*Problem description:*
Copy all lines in the data that contain the string "Upgrade".

··· Materials provided

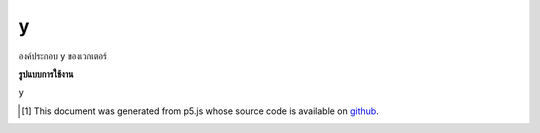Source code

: .. raw:: html

	<script src="https://sketch.netpie.io/widget/p5-widget.js"></script>

y
===

องค์ประกอบ y ของเวกเตอร์

.. The y component of the vector

**รูปแบบการใช้งาน**

y

..  [#f1] This document was generated from p5.js whose source code is available on `github <https://github.com/processing/p5.js>`_.
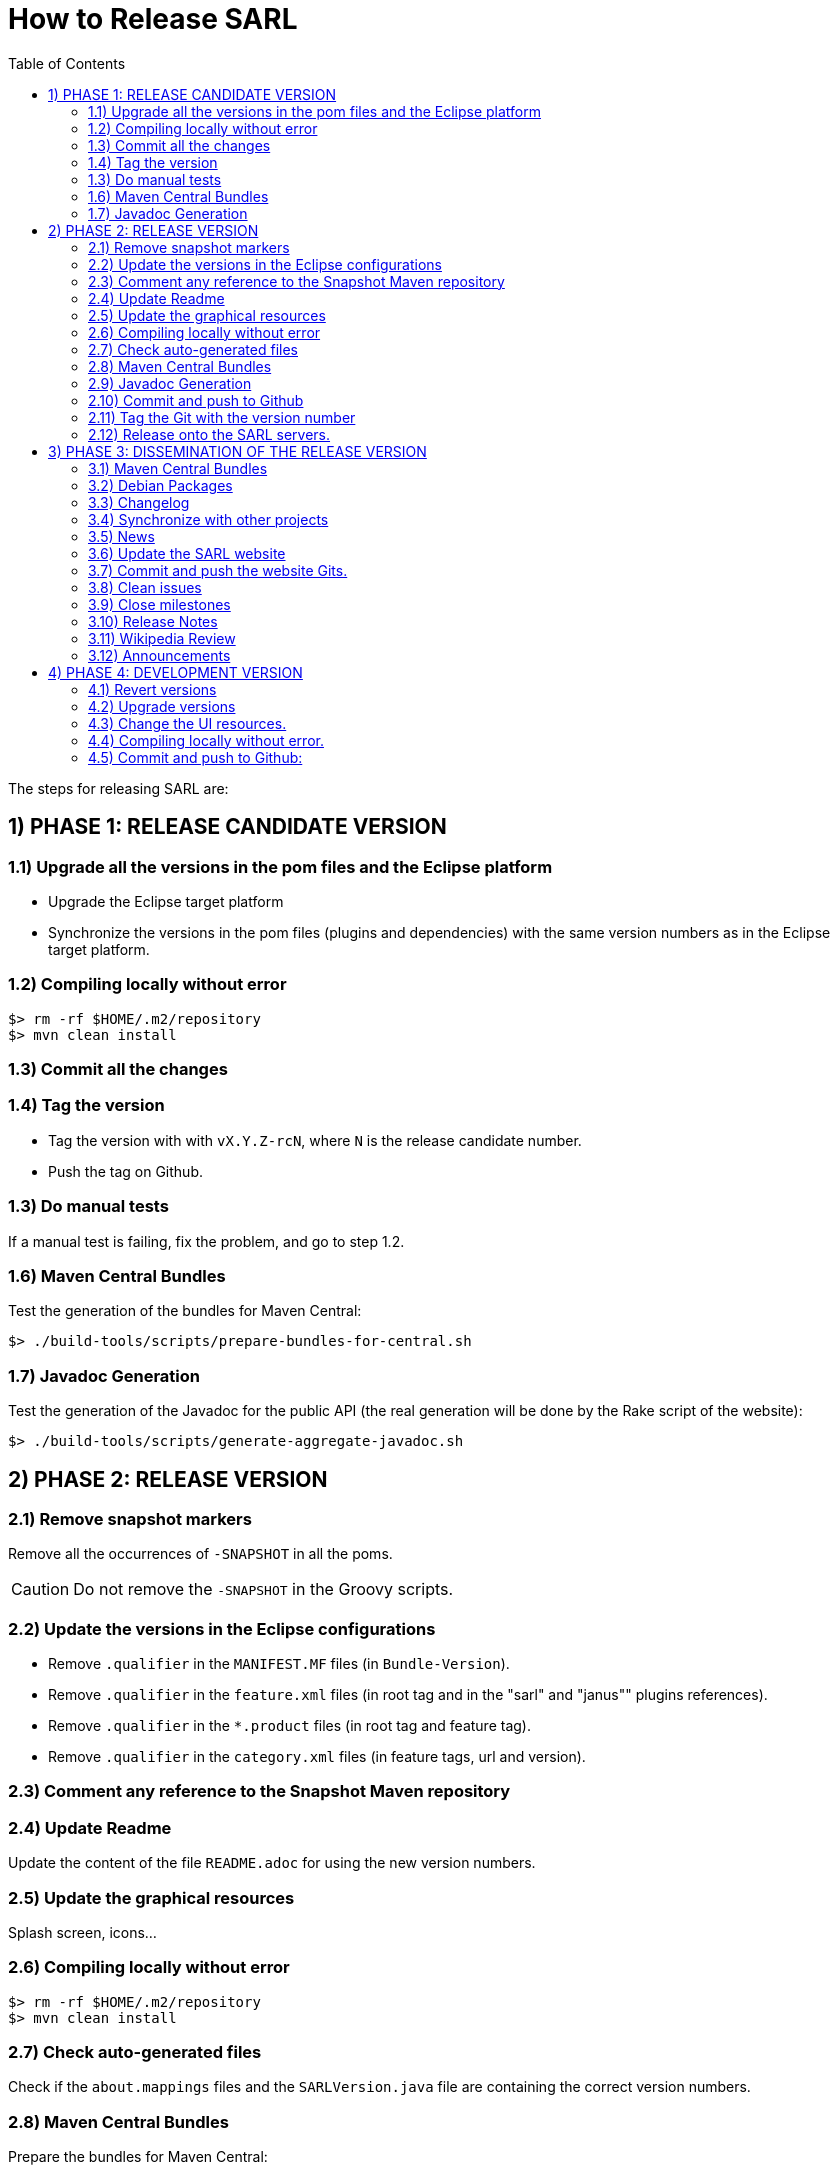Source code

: = How to Release SARL
:toc: right
:toc-placement!:
:hide-uri-scheme:

toc::[]

The steps for releasing SARL are:

== 1) PHASE 1: RELEASE CANDIDATE VERSION

=== 1.1) Upgrade all the versions in the pom files and the Eclipse platform

** Upgrade the Eclipse target platform
** Synchronize the versions in the pom files (plugins and dependencies) with the same version numbers as in the Eclipse target platform.

=== 1.2) Compiling locally without error

     $> rm -rf $HOME/.m2/repository
     $> mvn clean install

=== 1.3) Commit all the changes

=== 1.4) Tag the version

* Tag the version with with `vX.Y.Z-rcN`, where `N` is the release candidate number.
* Push the tag on Github.

=== 1.3) Do manual tests

If a manual test is failing, fix the problem, and go to step 1.2.

=== 1.6) Maven Central Bundles

Test the generation of the  bundles for Maven Central:

     $> ./build-tools/scripts/prepare-bundles-for-central.sh

=== 1.7) Javadoc Generation

Test the generation of the Javadoc for the public API (the real generation will be done by the Rake script of the website):

     $> ./build-tools/scripts/generate-aggregate-javadoc.sh

== 2) PHASE 2: RELEASE VERSION

=== 2.1) Remove snapshot markers

Remove all the occurrences of `-SNAPSHOT` in all the poms.

CAUTION: Do not remove the `-SNAPSHOT` in the Groovy scripts.

=== 2.2) Update the versions in the Eclipse configurations

* Remove `.qualifier` in the `MANIFEST.MF` files (in `Bundle-Version`).
* Remove `.qualifier` in the `feature.xml` files (in root tag and in the "sarl" and "janus"" plugins references).
* Remove `.qualifier` in the `*.product` files (in root tag and feature tag).
* Remove `.qualifier` in the `category.xml` files (in feature tags, url and version).

=== 2.3) Comment any reference to the Snapshot Maven repository

=== 2.4) Update Readme

Update the content of the file `README.adoc` for using the new version numbers.

=== 2.5) Update the graphical resources

Splash screen, icons...

=== 2.6) Compiling locally without error

     $> rm -rf $HOME/.m2/repository
     $> mvn clean install

=== 2.7) Check auto-generated files

Check if the `about.mappings` files and the `SARLVersion.java` file are containing the correct version numbers.

=== 2.8) Maven Central Bundles

Prepare the bundles for Maven Central:

     $> ./build-tools/scripts/prepare-bundles-for-central.sh

Copy the bundles inside a safe folder for the Phase 3.

=== 2.9) Javadoc Generation

Generate the Javadoc for the public API (the real generation will be done by the Rake script of the website):

     $> ./build-tools/scripts/generate-aggregate-javadoc.sh

=== 2.10) Commit and push to Github

     $> git commit
     $> git push --all

=== 2.11) Tag the Git with the version number

     $> git tag "vX.Y.Z"
     $> git push --tags

=== 2.12) Release onto the SARL servers.

For uploading the release files onto the SARL server, you could use the provided script:

     $> ./build-tools/scripts/mvn-release-sarl.sh

This script needs to have environment variables for defining the SARL server addresses, and the access login.

     export MAVENSARLIO_URL=dav:https://XXX
     export UPDATESSARLIO_URL=dav:https://YYY
     export MAVENSARLIO_USER=ZZZ


== 3) PHASE 3: DISSEMINATION OF THE RELEASE VERSION

=== 3.1) Maven Central Bundles

Updload the Maven Bundle on Maven Central with http://oss.sonatype.org

=== 3.2) Debian Packages

Create and upload the debian packages.

=== 3.3) Changelog

Create the "Changes" page for the website, and add a link to the "Changes" page of the previous website inside.
In this way, it will be possible to following the change history from the ealier to older changes.

=== 3.4) Synchronize with other projects

Synchronize the link:https://github.com/sarl/awesome-sarl[Awesome SARL project] with the "Community" page of the website.

=== 3.5) News

Add a "News" in the SARL website.

=== 3.6) Update the SARL website

     $> cd path/to/sarl-site
     $> rake build_full
     $> rake transfer

=== 3.7) Commit and push the website Gits.

=== 3.8) Clean issues

Move all the remaining issues on Github to the following version.

=== 3.9) Close milestones

Close the released milestone on Github.

=== 3.10) Release Notes

Add release notes on Github (from the Changes page on the website), attached to the release tag.

=== 3.11) Wikipedia Review

Review the text on Wikipedia: https://en.wikipedia.org/wiki/SARL_language

=== 3.12) Announcements

Announce the new version of SARL on:

* SARL's Google groups https://groups.google.com/forum/#!forum/sarl
* SARL's Facebook page https://www.facebook.com/sarllanguage/
* Research mailing lists
* Google+
* Linked-in

== 4) PHASE 4: DEVELOPMENT VERSION

=== 4.1) Revert versions

Revert steps 2.1 to 2.5; and change the following:

* Version ranges in the `Required-Bundles` of `MANIFEST.MF`.
* Versions in the requirements of `feature.xml` (in root tag and in the "sarl" and "janus"" plugins references).
* Versions in the `*.product` (in root tag and feature tag).
* Versions in the `category.xml` (in feature tags, url and version).
* Uncomment the Snapshot Maven repository.


=== 4.2) Upgrade versions

Change the version numbers into the archive files stored in the `io.sarl.tests.testdata` project.

=== 4.3) Change the UI resources.

Change the UI resources (splash screen, etc.)

=== 4.4) Compiling locally without error.

     $> rm -rf $HOME/.m2/repository
     $> mvn clean install

=== 4.5) Commit and push to Github:

     $> git commit
     $> git push --all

······

*Result of the exercise:*
=== 1.1) Upgrade all the versions in the pom files and the Eclipse platform
** Upgrade the Eclipse target platform
=== 4.2) Upgrade versions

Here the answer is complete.